Comment aujourd’hui, se retrouver et travailler ensemble, comment ne pas céder à l’impuissance, à l’isolement, à la lassitude ?
Depuis maintenant plus de 2 ans, nous vivons sur l’état d’urgence : bien sûr la crise du Covid a renforcé la chose, mais cela avait commencé bien avant, dans une tentative de l’état pour briser toute action collective, toute entente entre les gens, toute capacité à nous rencontrer, échanger, inventer ensemble pour que chaque vie compte à nos yeux et à ceux des dirigeants.
Le mouvement des Gilets Jaunes a été une libération pour beaucoup de personnes : il a montré que nous n’étions pas seuls à vivre ce que nous vivons, il a montré que les gens ne sont pas les abrutis que les politiques, les média, les experts… nous présentent, il a montré qu’on peut s’entendre entre gens différents, d’origine, d’âge, de religion, de culture, de profession … différentes.
Face à ça, la réponse de l’Etat, c’est l’état d’urgence, toujours plus dur, toujours plus long, avec les mensonges à longueur de média sur la gestion de la pandémie, avec la propagande pour désigner un ennemi intérieur (les musulmans) contre lequel il appelle les « bons français » à s’unir, et en arrière-plan la poursuite de sa politique toujours plus dure contre les gens (poursuite de la restructuration des hôpitaux et des fermetures de lits, reprise de la réforme du chômage, etc…).
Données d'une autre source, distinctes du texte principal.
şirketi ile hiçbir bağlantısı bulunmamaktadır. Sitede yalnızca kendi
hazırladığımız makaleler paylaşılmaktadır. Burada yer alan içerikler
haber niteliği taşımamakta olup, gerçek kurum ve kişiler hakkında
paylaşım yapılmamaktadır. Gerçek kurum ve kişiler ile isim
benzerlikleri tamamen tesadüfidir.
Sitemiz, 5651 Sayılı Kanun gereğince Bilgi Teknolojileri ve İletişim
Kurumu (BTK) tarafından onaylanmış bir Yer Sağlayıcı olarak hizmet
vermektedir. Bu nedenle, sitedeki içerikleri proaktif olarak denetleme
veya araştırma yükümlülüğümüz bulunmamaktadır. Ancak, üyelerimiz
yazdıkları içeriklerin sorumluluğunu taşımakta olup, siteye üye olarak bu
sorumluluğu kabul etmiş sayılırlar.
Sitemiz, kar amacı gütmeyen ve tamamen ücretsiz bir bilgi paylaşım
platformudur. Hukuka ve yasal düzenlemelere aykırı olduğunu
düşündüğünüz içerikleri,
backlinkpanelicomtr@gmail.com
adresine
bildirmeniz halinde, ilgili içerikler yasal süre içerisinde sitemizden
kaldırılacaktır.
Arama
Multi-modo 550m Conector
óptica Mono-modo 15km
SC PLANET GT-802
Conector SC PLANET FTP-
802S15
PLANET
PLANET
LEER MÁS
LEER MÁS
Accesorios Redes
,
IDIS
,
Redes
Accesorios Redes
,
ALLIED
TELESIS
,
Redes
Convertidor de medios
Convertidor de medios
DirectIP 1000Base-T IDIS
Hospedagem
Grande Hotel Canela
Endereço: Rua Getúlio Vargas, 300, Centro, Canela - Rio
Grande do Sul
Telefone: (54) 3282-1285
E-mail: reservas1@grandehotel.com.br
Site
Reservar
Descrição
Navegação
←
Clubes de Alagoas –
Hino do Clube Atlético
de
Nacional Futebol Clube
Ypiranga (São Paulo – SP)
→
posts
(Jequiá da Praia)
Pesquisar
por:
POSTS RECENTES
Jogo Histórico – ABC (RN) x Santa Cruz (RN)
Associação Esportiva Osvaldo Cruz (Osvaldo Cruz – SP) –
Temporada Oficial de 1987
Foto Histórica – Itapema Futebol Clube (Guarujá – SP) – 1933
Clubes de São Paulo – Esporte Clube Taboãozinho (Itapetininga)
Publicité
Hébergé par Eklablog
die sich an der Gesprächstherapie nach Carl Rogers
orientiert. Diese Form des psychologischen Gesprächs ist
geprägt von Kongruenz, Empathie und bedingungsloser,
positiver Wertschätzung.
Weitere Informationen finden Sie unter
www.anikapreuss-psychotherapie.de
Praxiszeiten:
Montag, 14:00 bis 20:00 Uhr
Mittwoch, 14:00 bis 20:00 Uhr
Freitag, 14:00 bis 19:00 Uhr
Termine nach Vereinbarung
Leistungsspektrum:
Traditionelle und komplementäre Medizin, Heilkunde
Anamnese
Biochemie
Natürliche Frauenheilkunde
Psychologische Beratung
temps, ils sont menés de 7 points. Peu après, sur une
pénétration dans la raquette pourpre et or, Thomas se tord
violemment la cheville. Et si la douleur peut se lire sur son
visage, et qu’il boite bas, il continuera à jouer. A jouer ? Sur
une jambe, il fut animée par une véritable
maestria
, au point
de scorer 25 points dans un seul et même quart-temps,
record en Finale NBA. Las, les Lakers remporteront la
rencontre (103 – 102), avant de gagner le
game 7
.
L’Etat fait tout pour nous culpabiliser pour nous rendre responsables des contaminations, des fermetures de classes, de la surcharge des hôpitaux etc… C’est toujours la faute des gens, qui ne respecteraient pas les consignes, celle des enseignants qui seraient trop peureux face au virus, et même des soignants qui refuseraient le vaccin ! mais jamais la faute des dirigeants.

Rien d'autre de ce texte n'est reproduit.